Bernays, an agricultural graduate from Cornell, wasn’t educated in journalism or public relations but would eventually become extremely diverse in the subject and one of the most knowledgeable. He gained first had experience working on many different propaganda campaigns, starting with the Woodrow Wilson administration. During his time with the Wilson administration and the U.S. committee on public information his interest in propaganda was sparked and according to his daughter then coined the phrase “public relations”. His previous involvement with such a prominent administration aided his credibility and supports his many publications and campaigns. He was further involved in different campaigns such as the woman’s smoking campaign throughout the 1920’s; all of which give him first hand experience and credibility when discussing topics of propaganda and public relations. He has written a total of five books ranging form topics on public relations and consent to propaganda.

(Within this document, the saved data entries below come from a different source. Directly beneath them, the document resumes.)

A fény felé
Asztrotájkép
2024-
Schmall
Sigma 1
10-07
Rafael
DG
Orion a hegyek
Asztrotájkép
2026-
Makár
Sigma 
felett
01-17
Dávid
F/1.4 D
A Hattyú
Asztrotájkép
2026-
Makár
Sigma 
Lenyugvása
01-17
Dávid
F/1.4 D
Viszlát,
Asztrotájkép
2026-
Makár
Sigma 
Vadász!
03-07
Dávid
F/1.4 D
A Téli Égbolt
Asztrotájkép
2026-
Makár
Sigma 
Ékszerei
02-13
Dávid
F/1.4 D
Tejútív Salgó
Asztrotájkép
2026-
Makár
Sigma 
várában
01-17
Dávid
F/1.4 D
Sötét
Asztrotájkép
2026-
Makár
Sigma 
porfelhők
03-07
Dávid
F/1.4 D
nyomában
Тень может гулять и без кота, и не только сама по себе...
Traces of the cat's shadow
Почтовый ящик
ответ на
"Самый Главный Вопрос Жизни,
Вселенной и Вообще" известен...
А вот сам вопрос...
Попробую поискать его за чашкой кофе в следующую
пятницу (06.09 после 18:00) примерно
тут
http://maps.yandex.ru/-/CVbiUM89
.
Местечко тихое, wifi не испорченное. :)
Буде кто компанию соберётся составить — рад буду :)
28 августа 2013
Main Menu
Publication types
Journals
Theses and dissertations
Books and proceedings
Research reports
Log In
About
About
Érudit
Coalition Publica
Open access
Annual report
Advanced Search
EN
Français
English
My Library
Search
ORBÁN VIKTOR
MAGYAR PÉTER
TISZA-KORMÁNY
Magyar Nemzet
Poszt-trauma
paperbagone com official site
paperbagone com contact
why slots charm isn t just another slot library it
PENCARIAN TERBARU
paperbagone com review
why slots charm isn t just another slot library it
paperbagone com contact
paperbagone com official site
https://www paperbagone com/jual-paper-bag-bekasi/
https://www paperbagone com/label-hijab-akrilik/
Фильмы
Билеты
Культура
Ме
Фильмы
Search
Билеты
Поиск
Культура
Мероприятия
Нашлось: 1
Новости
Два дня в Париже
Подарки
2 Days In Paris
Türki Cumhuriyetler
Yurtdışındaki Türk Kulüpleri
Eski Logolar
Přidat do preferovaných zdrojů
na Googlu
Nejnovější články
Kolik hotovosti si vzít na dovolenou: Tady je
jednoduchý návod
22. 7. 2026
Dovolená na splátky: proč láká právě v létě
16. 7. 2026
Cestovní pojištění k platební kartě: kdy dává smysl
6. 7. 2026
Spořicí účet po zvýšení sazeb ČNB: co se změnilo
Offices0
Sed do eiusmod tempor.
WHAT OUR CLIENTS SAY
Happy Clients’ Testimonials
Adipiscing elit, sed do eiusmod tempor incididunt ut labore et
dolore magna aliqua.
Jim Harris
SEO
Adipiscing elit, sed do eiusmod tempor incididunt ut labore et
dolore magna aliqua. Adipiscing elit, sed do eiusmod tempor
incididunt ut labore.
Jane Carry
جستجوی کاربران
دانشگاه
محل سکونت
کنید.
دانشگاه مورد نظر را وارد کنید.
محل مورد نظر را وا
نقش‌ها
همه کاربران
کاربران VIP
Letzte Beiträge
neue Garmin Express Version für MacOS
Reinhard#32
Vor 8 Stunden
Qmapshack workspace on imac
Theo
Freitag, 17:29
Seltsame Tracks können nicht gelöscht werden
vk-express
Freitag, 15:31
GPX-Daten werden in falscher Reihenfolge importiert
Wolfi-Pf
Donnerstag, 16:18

The publication Propaganda is a book he wrote to inform the public of propaganda, almost as a manual into the influential topic. He seeks to inform the public of the impact of propaganda and aid them in understanding how it operates, which is crucial to understanding and conceiving unbiased or uninfluenced views in this day and age. He discusses many topics within the book and uses outside sources such as H.G. Wells from the New York Times in the first chapter which when writing an non-fiction publication is important, and according to Kovach and Rosenstiel in is essential when writing to add verification and authenticity. He also supplies many examples, although they may be hypothetical, they help the reader understand what he’s explaining but by giving actual, not hypothetical examples he would have produced a more relatable, reliable book.
There was little response and critique of the work, most likely due to the fact that Bernays himself is the founding father of the topic. Thanks to Bernays established history, the well-written propaganda manual became a very popular book in the 20th century media history. The average readers response and reviews claim it to be an important invaluable resource for Americans.
Overall, Bernays history in the field of propaganda, first hand experience, research and dedication to the field create a substantial form of support for Propaganda. This monumental book will continue to influence and inform readers for many generations to come on how to understand, interpret, and perceive information from the propagandists.